Business leaders saw a surge of Indian investment not only in Dubai but also in the whole of the UAE. This was facilitated by a series of bilateral agreements, in particular the 2022 UAE-India Comprehensive Economic Partnership Agreement, which has eliminated trade barriers, lowered tariffs and eased business operations, making it easier for companies in both countries to access each other’s markets.

Adeeb Ahamed, managing director of LuLu Financial Holdings and chair of the Middle East Council of the Federation of Indian Chambers of Commerce and Industry, said it has enabled “remarkable economic collaboration” and allowed Indians “to take full advantage of this favorable (investment) atmosphere.”

In Dubai, business services, software and IT services, consumer products, food and beverages, and real estate are currently the top sectors representing Indian FDI, according to the FICCI’s data.

“This diversification reflects Indian businesses’ strategic approach to global expansion.
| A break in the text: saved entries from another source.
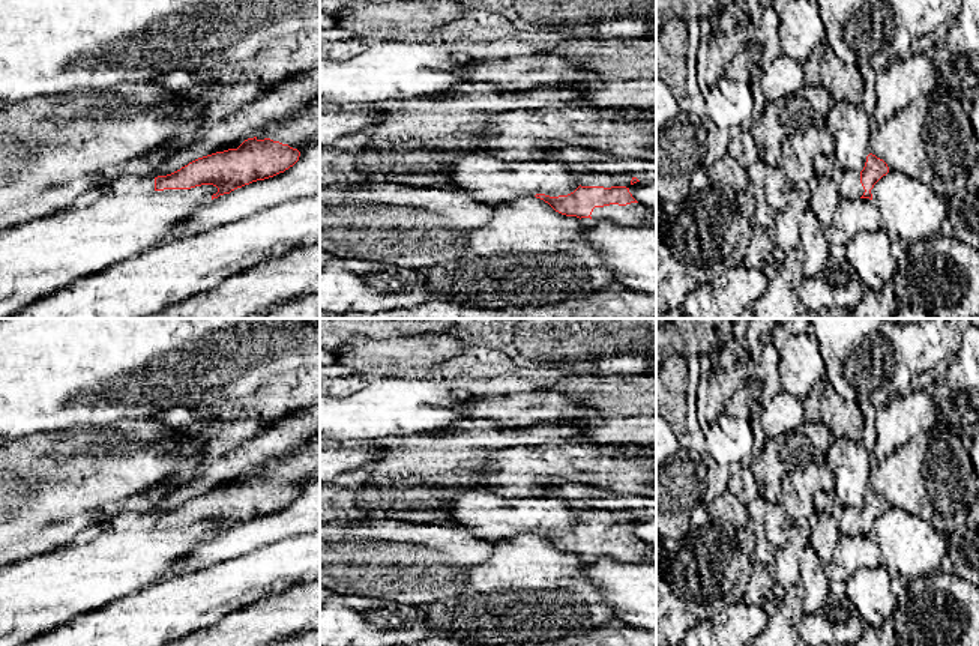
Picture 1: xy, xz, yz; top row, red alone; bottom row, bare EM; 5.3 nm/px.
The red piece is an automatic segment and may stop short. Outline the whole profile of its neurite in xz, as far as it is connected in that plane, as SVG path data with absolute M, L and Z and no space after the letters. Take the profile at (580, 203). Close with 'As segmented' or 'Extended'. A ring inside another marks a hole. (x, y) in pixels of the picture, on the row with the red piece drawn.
M577 168L575 182L580 186L568 195L536 194L535 197L566 216L656 227L656 213L647 210L629 192L629 186L640 182L637 177L631 174L584 173Z. Extended

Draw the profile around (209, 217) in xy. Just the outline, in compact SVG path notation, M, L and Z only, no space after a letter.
M320 141L308 143L299 161L284 173L213 198L194 218L180 224L176 236L194 236L281 203L315 195L320 195Z

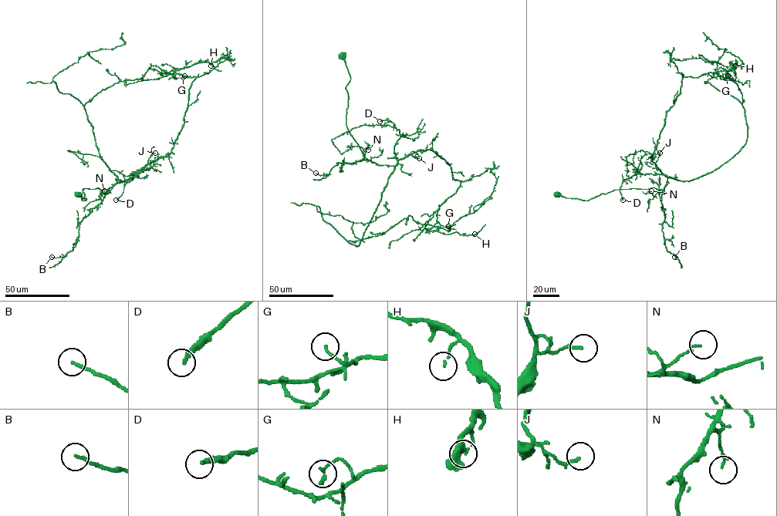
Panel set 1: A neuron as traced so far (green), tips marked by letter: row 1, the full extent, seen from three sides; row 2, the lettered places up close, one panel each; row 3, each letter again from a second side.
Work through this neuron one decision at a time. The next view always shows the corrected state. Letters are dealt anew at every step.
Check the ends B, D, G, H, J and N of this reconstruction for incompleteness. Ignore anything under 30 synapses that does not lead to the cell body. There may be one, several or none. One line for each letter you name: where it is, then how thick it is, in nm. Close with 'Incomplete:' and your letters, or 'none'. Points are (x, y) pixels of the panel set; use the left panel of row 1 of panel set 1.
Incomplete: none

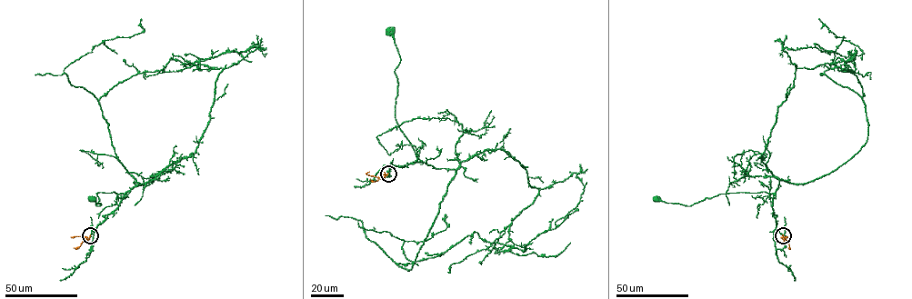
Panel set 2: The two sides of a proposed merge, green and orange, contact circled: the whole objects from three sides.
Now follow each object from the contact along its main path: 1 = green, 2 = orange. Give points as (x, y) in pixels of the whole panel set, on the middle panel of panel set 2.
1: (388, 173), (395, 165), (425, 163), (416, 157), (395, 119), (398, 84), (395, 70), (400, 57), (391, 31)
2: (388, 173), (378, 178), (367, 174), (369, 172)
The regulatory environment — the 2022 Comprehensive Economic Partnership Agreement and 2024 Bilateral Investment Treaty — have significantly reduced barriers, while world-class infrastructure and bilateral agreements have created an ecosystem where Indian enterprises can truly flourish,” FICCI Director-General Jyoti Vij told Arab News on Wednesday.

“This meteoric rise from the fifth to first position as Dubai’s top FDI source demonstrates our growing global ambitions and capabilities.”